What is an Accounting-Based Incentive

An accounting-based incentive is designed to compensate corporate executives based on performance measures such as earnings per share and return on equity. Other performance measures that companies commonly use to gauge executive performance include cash flow, return on assets, operating income, net income and total shareholder return. These incentive plans are widely used and based on the notion that the goal and purpose of company management is to increase shareholder value.

BREAKING DOWN Accounting-Based Incentive

Accounting based incentives typically reward performing executives with cash and company stock or employee stock options. It is common for incentive pay to make up a significant portion of an executive's compensation in firms of all sizes. Executives are also compensated with a base salary and other benefits. Companies that offer incentive plans across the workforce create formulas based on individual salary level and both business unit and broader firm performance to determine annual incentive awards for rank-and-file employees.
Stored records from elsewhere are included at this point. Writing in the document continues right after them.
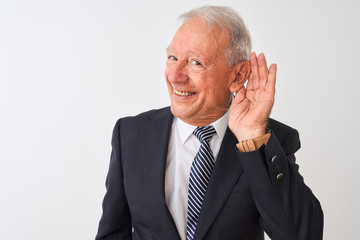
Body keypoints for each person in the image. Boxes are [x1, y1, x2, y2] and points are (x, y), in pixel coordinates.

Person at [95, 5, 323, 240]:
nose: (175, 76)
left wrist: (252, 137)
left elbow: (303, 235)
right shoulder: (132, 134)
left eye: (195, 63)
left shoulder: (269, 140)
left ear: (238, 75)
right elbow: (112, 234)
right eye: (173, 58)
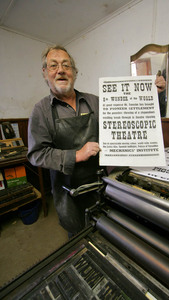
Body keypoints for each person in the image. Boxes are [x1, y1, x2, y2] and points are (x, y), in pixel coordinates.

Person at [27, 45, 102, 237]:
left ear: (74, 73)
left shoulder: (95, 102)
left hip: (100, 186)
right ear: (45, 73)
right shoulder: (41, 110)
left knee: (104, 232)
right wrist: (76, 155)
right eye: (53, 66)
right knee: (78, 239)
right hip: (68, 193)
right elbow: (37, 154)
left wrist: (152, 96)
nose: (61, 70)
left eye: (66, 65)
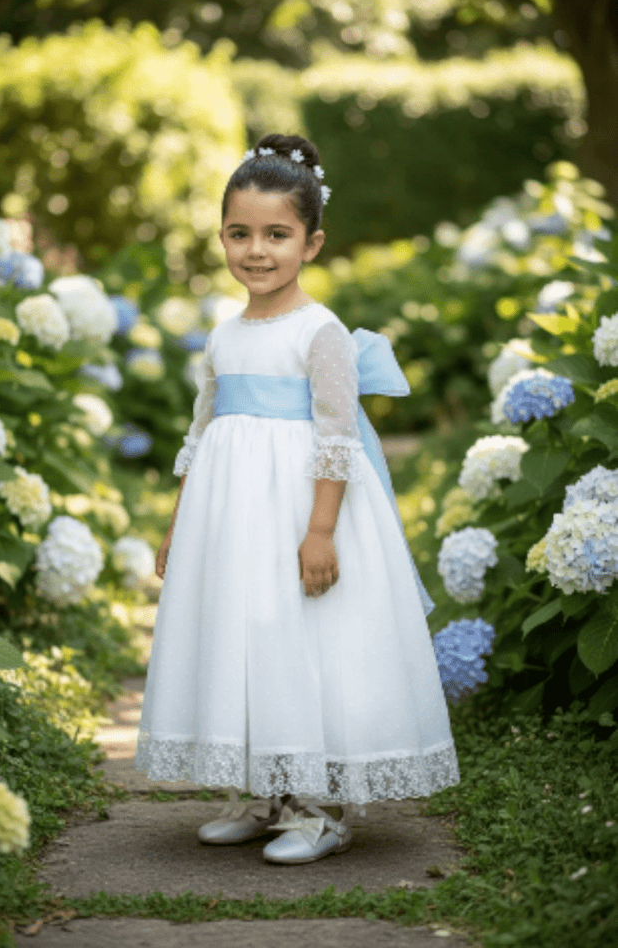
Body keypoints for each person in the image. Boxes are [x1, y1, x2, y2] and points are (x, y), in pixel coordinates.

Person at [135, 133, 460, 865]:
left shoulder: (320, 333)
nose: (256, 250)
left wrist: (320, 531)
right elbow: (201, 434)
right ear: (221, 236)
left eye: (276, 235)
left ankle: (322, 807)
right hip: (231, 522)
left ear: (311, 243)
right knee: (246, 637)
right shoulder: (222, 337)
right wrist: (178, 525)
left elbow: (337, 438)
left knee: (303, 637)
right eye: (239, 233)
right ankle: (266, 791)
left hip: (299, 513)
CEO Compensation Has Grown Exponentially

Accounting-based incentives have been a topic of study for several decades as businesses have evolved definitions of what constitutes commercial success and how it can best be achieved. Aligning employee and executive goals with those of shareholders based on accounting measures is viewed as providing a straight-forward process for determining incentive compensation. Critics have argued that as executives have increasingly been compensated with company stock incentives, they have been encouraged to focus on short-term impacts to share price rather than long-term planning for business stability. CEO compensation, as reported by the Economic Policy Institute, grew at 90 times the rate of typical worker pay from 1978 to 2014.